Dans ses nouvelles Lignes Directrices, l’Autorité belge de la Concurrence annonce qu’elle « se laissera en principe guider (…) par les lignes directrices de la Commission européenne pour le calcul des amendes ». 

Ces nouvelles Lignes Directrices impliquent que les entreprises actives en Belgique seront, sous réserve de dérogations spécifiques, sanctionnées selon une même méthode de calcul, que l’instruction soit menée par l’Autorité belge de la Concurrence ou par la Commission européenne (Directorat Général Concurrence).

Cette approche vise à contribuer à l’effort d’uniformisation des sanctions pour les infractions au droit de la concurrence dans l’Union européenne, souhaité par la Commission européenne.

La différence la plus marquante qui subsiste entre la méthode de détermination des amendes consacrée au niveau belge et au niveau européen concerne le plafond de l’amende. 

En effet, conformément au règlement n°1/2003 du Conseil européen, une amende imposée par la Commission pour infraction au droit européen de la concurrence doit être plafonnée à 10 % du chiffre d'affaires total réalisé par l’entreprise au cours de l'exercice social précédent. 

Le plafond consacré au niveau belge est moins élevé : les amendes imposée par l’Autorité belge ne peuvent dépasser 10 % du chiffre d’affaires réalisé par l’entreprise au cours de l’exercice social précédent sur le marché national et à l’exportation.

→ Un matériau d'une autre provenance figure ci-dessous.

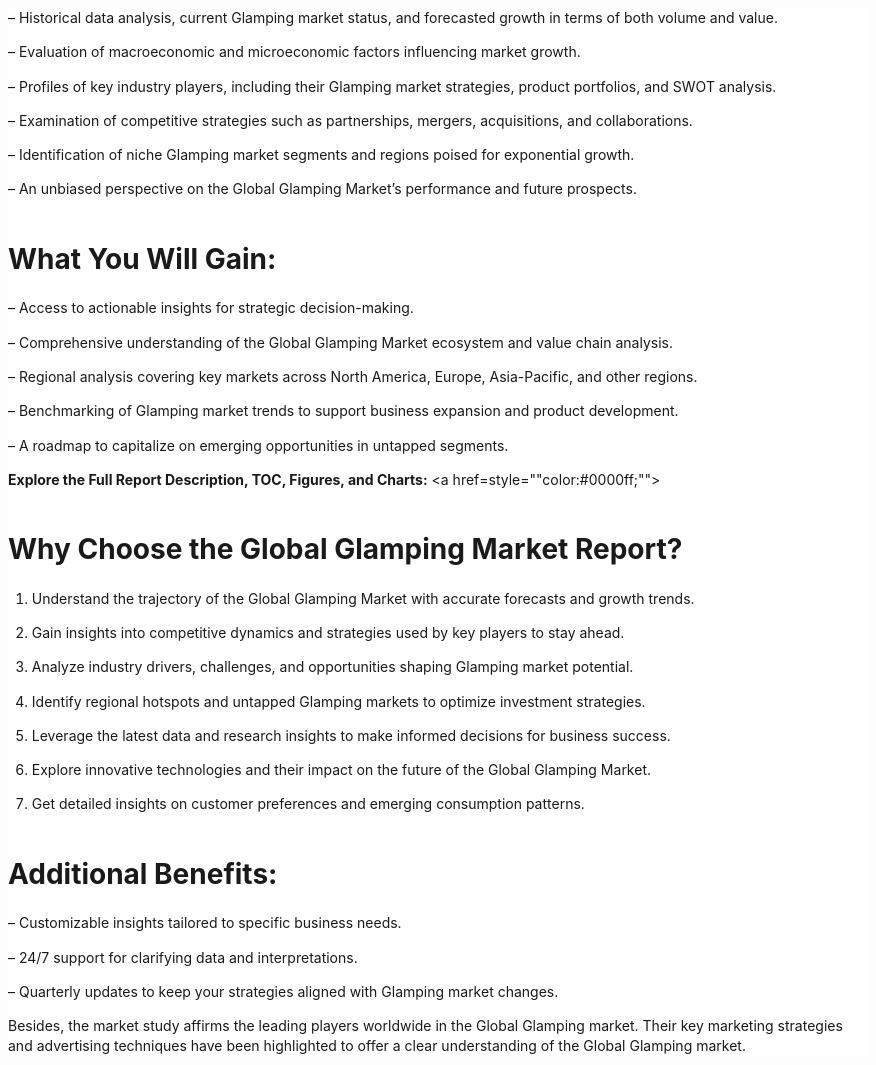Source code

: – Historical data analysis, current Glamping market status, and forecasted growth in terms of both volume and value.

– Evaluation of macroeconomic and microeconomic factors influencing market growth.

– Profiles of key industry players, including their Glamping market strategies, product portfolios, and SWOT analysis.

– Examination of competitive strategies such as partnerships, mergers, acquisitions, and collaborations.

– Identification of niche Glamping market segments and regions poised for exponential growth.

– An unbiased perspective on the Global Glamping Market’s performance and future prospects.

# <strong>What You Will Gain:</strong>

– Access to actionable insights for strategic decision-making.

– Comprehensive understanding of the Global Glamping Market ecosystem and value chain analysis.

– Regional analysis covering key markets across North America, Europe, Asia-Pacific, and other regions.

– Benchmarking of Glamping market trends to support business expansion and product development.

– A roadmap to capitalize on emerging opportunities in untapped segments.

<strong>Explore the Full Report Description, TOC, Figures, and Charts:</strong>
<a href=style=""color:#0000ff;""></a>

# <strong>Why Choose the Global Glamping Market Report?</strong>

1. Understand the trajectory of the Global Glamping Market with accurate forecasts and growth trends.

2. Gain insights into competitive dynamics and strategies used by key players to stay ahead.

3. Analyze industry drivers, challenges, and opportunities shaping Glamping market potential.

4. Identify regional hotspots and untapped Glamping markets to optimize investment strategies.

5. Leverage the latest data and research insights to make informed decisions for business success.

6. Explore innovative technologies and their impact on the future of the Global Glamping Market.

7. Get detailed insights on customer preferences and emerging consumption patterns.

# <strong>Additional Benefits:</strong>

– Customizable insights tailored to specific business needs.

– 24/7 support for clarifying data and interpretations.

– Quarterly updates to keep your strategies aligned with Glamping market changes.

Besides, the market study affirms the leading players worldwide in the Global Glamping market. Their key marketing strategies and advertising techniques have been highlighted to offer a clear understanding of the Global Glamping market.

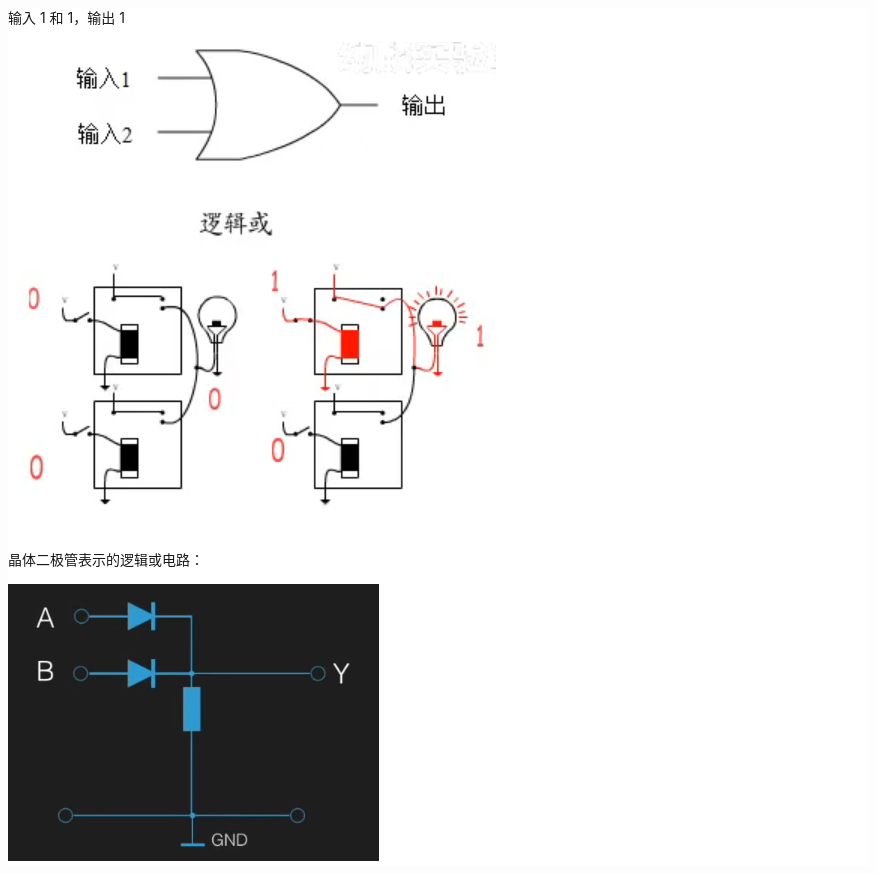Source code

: 输入 1 和 1，输出 1

![image-20220902214052519](..\typora-user-images\image-20220902214052519.png)

晶体二极管表示的逻辑或电路：

![image-20220904200916515](..\typora-user-images\image-20220904200916515.png)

L’Autorité belge de la concurrence profite de ces nouvelles Lignes Directrices pour clarifier la notion de récidive, qui constitue une circonstance aggravante susceptible d’emporter une importante majoration de l’amende :

  • La récidive requiert (i) la poursuite ou la réitération d’une infraction identique ou similaire commise dans un État membre de l’Union, (ii) ayant fait l’objet d’une décision de la Commission européenne ou d’une décision d’une autorité nationale de concurrence d’un pays limitrophe à la Belgique ou de l’autorité nationale de concurrence du Royaume-Uni.
  • Il n’y a pas de récidive dans le chef d’un groupe d’entreprises si une infraction identique ou similaire a été commise par une filiale dont le contrôle a été acquis après que cette dernière ait cessé sa participation à l’infraction.

Les nouvelles Lignes Directrices s’appliqueront à partir du 1er novembre 2014 à toutes les affaires pour lesquelles, à cette date, un projet de décision motivé n’a pas encore été transmis au Collège de la Concurrence, à l’exception des dossiers qui font l’objet d’une procédure de transaction et dans lesquels l’Auditorat a déjà communiqué une fourchette d’amendes et pour autant que la procédure de transaction aboutisse effectivement à une transaction.